## What you need to do
• 1. Write out, word for word, everything in the Federal Reserve article below from "A fairly rapid" down to "near-term rate cuts.".
• 2. Answer these questions on the Federal Reserve article below:
(a) What range does the article give as the current 22-year high for rates?
(b) Which two New York Fed groups was Priya Misra previously a member of?
(c) Even in a mild recession, when would a reluctant Fed likely first begin lowering rates, according to Misra?

## Study text
▬▬▬▬▬▬▬▬▬▬

Federal Reserve officials are done raising interest rates but will take their time before cutting them as concerns linger that the path to getting inflation back to 2% will be bumpy, Priya Misra, former member of two key New York Fed advisory groups, told MNI.

“We are at an inflection point – the last Fed hike is behind us. The Fed thinks policy is in a good place,” Misra said in the latest episode of MNI’s FedSpeak Podcast.

“The bar for them to hike more is high – but I do think the bar for them to cut is also fairly high. In a soft landing, they’ll cut rates really reluctantly.” (See MNI POLICY: Fed Likely Done, Focused On Length Of Hold)

A fairly rapid and consistent decline in inflation this year has raised investor hopes that the Fed could begin easing by as soon as early next year. But Misra thinks markets are getting a little carried away about pricing in near-term rate cuts.

“We’ve been used to a Fed that’s been extremely preemptive, I think it’s going to be harder for them to be preemptive this time around,” said Misra, a managing director and portfolio manager at JP Morgan Asset Management, and previously a member of the New York Fed’s Alternative Reference Rate Committee as well as its Treasury Market Practices Group.

“If they really want to put the inflation genie back in the bottle, maybe they have to stay restrictive for a little longer.”


She thinks the so-called “last mile” on inflation could be harder to achieve.

“Getting from 3 to 2, or 2.8 to 2%, that might be a lot harder for the Fed to engineer, with a very tight labor market. I don’t see inflation resurging but I think the straight line down, which we saw from 5.5% PCE to 4%, that decline slows down, the slope of that decline starts to peter out,” Misra said.

“That’s what’s going to make it hard for the Fed to respond, because if their target is at 2 and we’re at 2.6, that’s far off enough, and I don’t think they want to signal that it’s a little loose in terms of that 2%.”


Markets may also have become overly sanguine about the prospect of a soft landing. Misra said the risk of a recession cannot be taken lightly.

“We are more in the camp that a hard landing is more likely than the market’s pricing in,” she said.

That’s in part because the lags of policy are long and significant, she said. This makes it important to track granular balance sheet data on businesses and consumers to gauge early signs of deterioration.

If the unemployment rate does jump sharply, the Fed’s reaction would probably be much more aggressive than the slow path of rate cuts currently priced into financial markets – about 200 basis points of cuts from the current 22-year high of 5.25-5.5% over a one to two-year period, she said.

“If you have a mild recession they might want to get rates into accommodative territory." That could see rates cut down to as low as 1.5-2% over a two year horizon, though even in that scenario, a reluctant Fed would likely not begin to lower rates until the second half of 2024, Misra added.

▬▬▬▬▬▬▬▬▬▬

## Recorded information

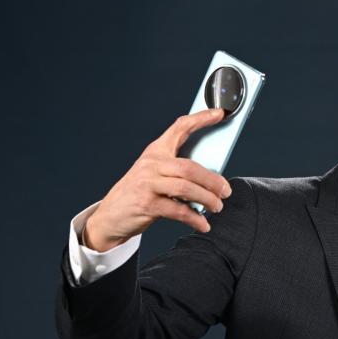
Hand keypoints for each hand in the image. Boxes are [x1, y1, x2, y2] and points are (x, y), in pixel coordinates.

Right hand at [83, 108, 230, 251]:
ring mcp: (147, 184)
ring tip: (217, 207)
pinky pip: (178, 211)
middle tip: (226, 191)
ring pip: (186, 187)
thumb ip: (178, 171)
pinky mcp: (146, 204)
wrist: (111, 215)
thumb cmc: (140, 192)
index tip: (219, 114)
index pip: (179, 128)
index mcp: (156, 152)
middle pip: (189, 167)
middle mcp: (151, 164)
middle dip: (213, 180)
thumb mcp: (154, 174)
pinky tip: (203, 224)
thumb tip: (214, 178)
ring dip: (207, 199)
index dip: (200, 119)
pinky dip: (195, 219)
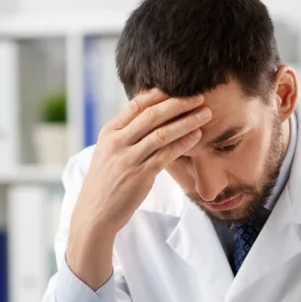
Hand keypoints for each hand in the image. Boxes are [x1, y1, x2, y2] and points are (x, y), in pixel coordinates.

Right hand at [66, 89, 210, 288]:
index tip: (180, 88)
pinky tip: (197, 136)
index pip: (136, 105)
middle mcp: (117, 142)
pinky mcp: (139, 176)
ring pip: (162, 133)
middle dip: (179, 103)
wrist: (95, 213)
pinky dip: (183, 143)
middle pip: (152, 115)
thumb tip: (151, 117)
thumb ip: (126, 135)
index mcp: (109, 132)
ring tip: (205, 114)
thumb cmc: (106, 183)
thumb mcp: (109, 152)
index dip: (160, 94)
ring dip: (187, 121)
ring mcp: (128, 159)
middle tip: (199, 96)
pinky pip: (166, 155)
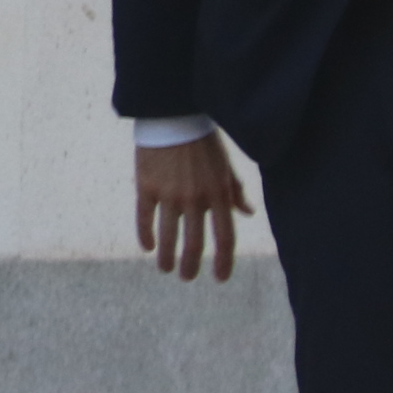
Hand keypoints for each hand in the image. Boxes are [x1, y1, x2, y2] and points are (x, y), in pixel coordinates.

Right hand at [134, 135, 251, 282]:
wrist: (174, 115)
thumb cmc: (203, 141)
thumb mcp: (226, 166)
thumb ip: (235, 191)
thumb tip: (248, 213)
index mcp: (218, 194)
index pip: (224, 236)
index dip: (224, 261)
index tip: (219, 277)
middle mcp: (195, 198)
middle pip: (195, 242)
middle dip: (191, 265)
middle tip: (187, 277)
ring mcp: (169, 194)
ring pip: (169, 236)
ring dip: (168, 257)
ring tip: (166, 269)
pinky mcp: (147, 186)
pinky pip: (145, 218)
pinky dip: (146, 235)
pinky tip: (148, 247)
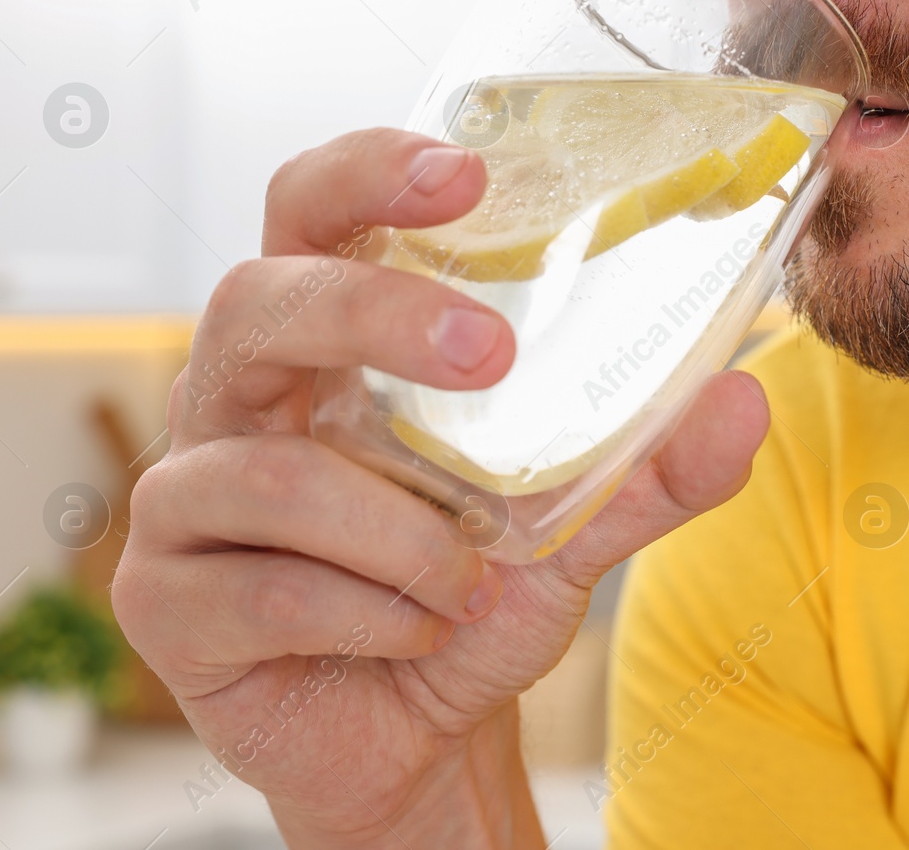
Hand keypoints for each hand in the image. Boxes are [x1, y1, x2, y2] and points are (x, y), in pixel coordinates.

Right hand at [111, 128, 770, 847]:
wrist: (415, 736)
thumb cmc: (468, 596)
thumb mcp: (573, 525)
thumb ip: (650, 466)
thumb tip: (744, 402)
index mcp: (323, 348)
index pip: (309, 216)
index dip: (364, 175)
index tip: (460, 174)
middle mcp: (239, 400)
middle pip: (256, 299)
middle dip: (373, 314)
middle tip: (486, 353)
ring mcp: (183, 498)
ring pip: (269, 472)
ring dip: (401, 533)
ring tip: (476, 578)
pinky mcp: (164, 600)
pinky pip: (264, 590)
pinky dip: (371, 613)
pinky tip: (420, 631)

▬▬▬▬▬▬▬▬▬▬

## Exercise answers
• 1.
A fairly rapid and consistent decline in inflation this year has raised investor hopes that the Fed could begin easing by as soon as early next year. But Misra thinks markets are getting a little carried away about pricing in near-term rate cuts.

• 2.
(a) 5.25-5.5%
(b) The Alternative Reference Rate Committee and the Treasury Market Practices Group
(c) Not until the second half of 2024